TEXTE CHOISI -

━━━

Devant le foisonnement des initiatives et les transformations économiques qu'elles engendrent, le modèle traditionnel d'entreprise se transforme et une multiplicité de formes entrepreneuriales surgissent ou renaissent.
Économie positive, économie collaborative, économie circulaire, économie de la fonctionnalité… De nouvelles formes de production et d'échange se démarquant du schéma capitaliste pur semblent apparaître, en particulier ce « tiers-secteur » qui est celui de l'économie sociale. En le mettant en perspective, Michel Audigier montre que ses racines sont anciennes. En France, c'est la Charte de l'économie sociale de 1980 qui le consacre officiellement. Pourtant, l'économie sociale a une existence plus ancienne puisque l'expression apparaît dès 1830. Aujourd'hui, elle emploie environ 2,3 millions de salariés dans un peu plus de 220 000 établissements. La distanciation vis-à-vis du champ économique et de son orientation préférentielle vers l'activité sociale s'est opérée en quatre temps : le xixe siècle avec l'expérience des familistères ; l'essor du mouvement coopératif entre les deux guerres ; les Trente Glorieuses qui ont consacré la dimension sociosanitaire du phénomène ; la période contemporaine caractérisée par le renouveau du mutualisme.

━━━

VOTRE TRAVAIL -
[1] Résumez en deux phrases le texte sur l'économie sociale.
[2] Traduisez en anglais cette phrase du texte sur l'économie sociale : « Pourtant, l'économie sociale a une existence plus ancienne puisque l'expression apparaît dès 1830. »
[3] Reprenez le texte sur l'économie sociale à la suite de sa dernière phrase et poursuivez-le en quelques phrases.
Vous n'aurez pas besoin des lignes de données.

DONNÉES PRÉSENTÉES -
━━━

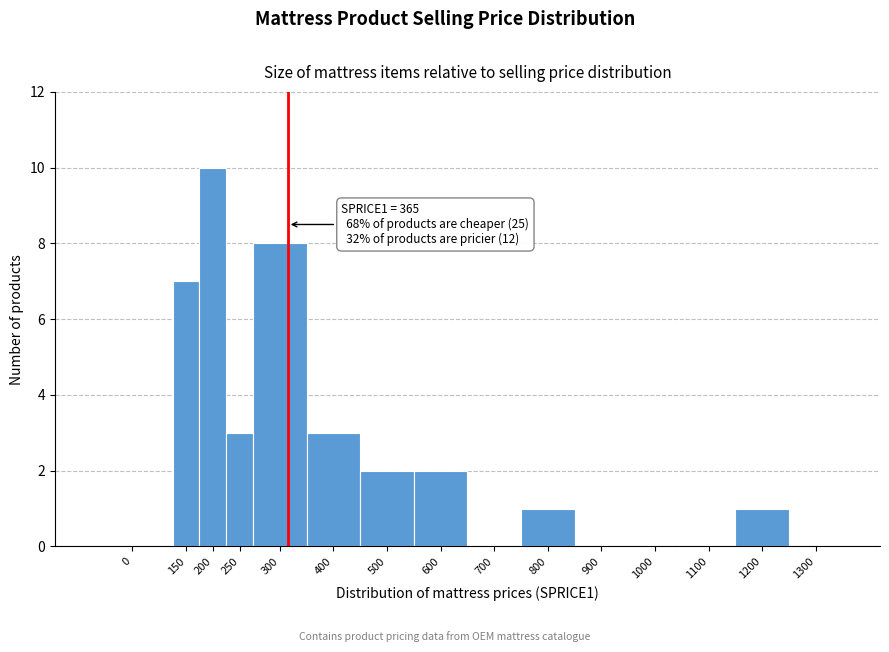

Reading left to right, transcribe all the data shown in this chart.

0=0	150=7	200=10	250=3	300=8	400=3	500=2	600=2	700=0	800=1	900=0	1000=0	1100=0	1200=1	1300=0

━━━

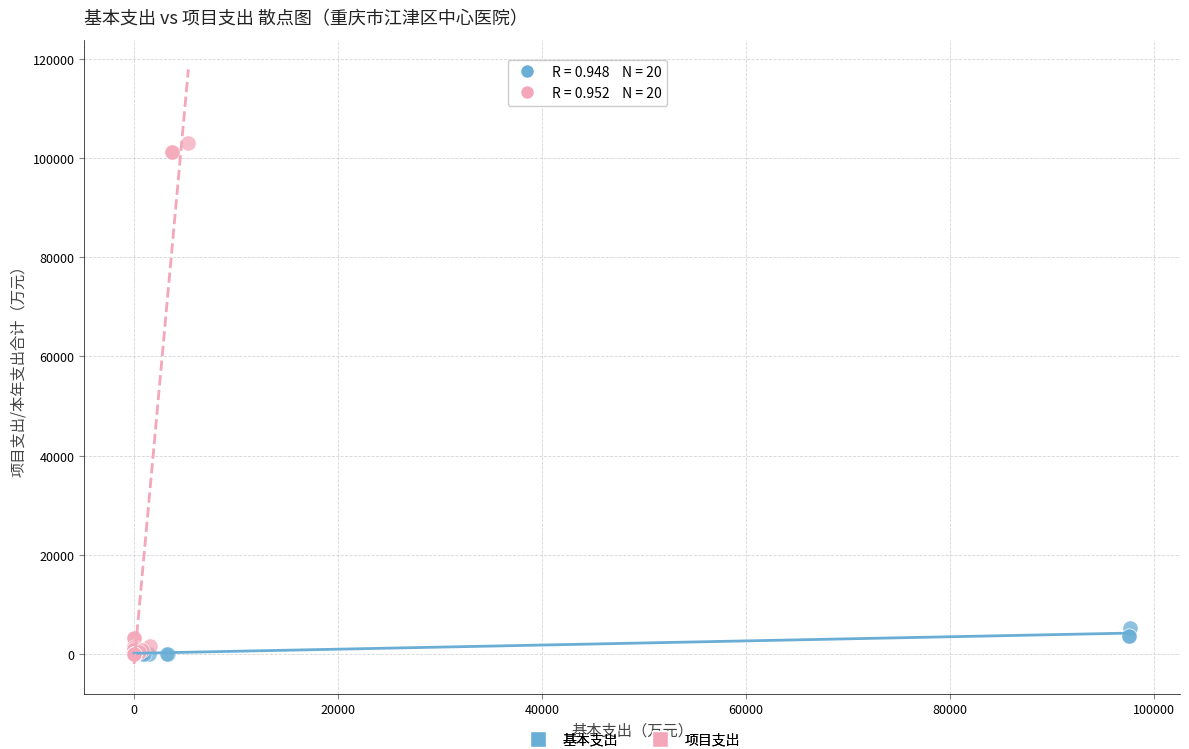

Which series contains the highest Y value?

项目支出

━━━

CORRIGÉS -
[1] Face au foisonnement des initiatives, le modèle traditionnel d'entreprise se transforme et de nouvelles formes de production et d'échange apparaissent, notamment l'économie sociale, ou « tiers-secteur ». Consacrée en France par la Charte de 1980 mais nommée dès 1830, elle emploie aujourd'hui environ 2,3 millions de salariés et s'est tournée vers l'activité sociale en quatre temps, du XIXe siècle au renouveau contemporain du mutualisme.

[2] Yet the social economy has a longer history, since the expression appears as early as 1830.

[3]
Cependant, l'économie sociale n'a jamais eu les moyens financiers suffisants pour constituer des entreprises capables de se confronter à la concurrence des grands groupes industriels et de s'imposer sur les marchés : difficulté à trouver des sources de financement ; obstacles idéologiques venant tant des milieux ultralibéraux que des réticences de la pensée marxiste ; appui tardif des pouvoirs publics. Aujourd'hui, l'économie sociale et solidaire est à la croisée des chemins entre la réduction des dépenses publiques qui va l'affecter durablement et un cadre juridique rénové (loi de juillet 2014).
Alain Tedaldi décrit les transformations des modèles économiques classiques historiquement adoptés par les entreprises. Dans la quasi-totalité des secteurs d'activité, ces modèles économiques sont bouleversés, l'accès aux marchés se complexifie, l'intensité concurrentielle s'accroît, les stratégies d'influence se renforcent.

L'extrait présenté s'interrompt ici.